*BRIEF*
Find the string "снятие" in the material below and copy out every line that contains it.

··· EXERCISE MATERIAL

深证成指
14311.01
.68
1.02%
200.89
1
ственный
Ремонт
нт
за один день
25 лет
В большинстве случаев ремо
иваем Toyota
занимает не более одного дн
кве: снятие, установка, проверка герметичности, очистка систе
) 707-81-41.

······

*WRITTEN RESPONSE*
кве: снятие, установка, проверка герметичности, очистка систе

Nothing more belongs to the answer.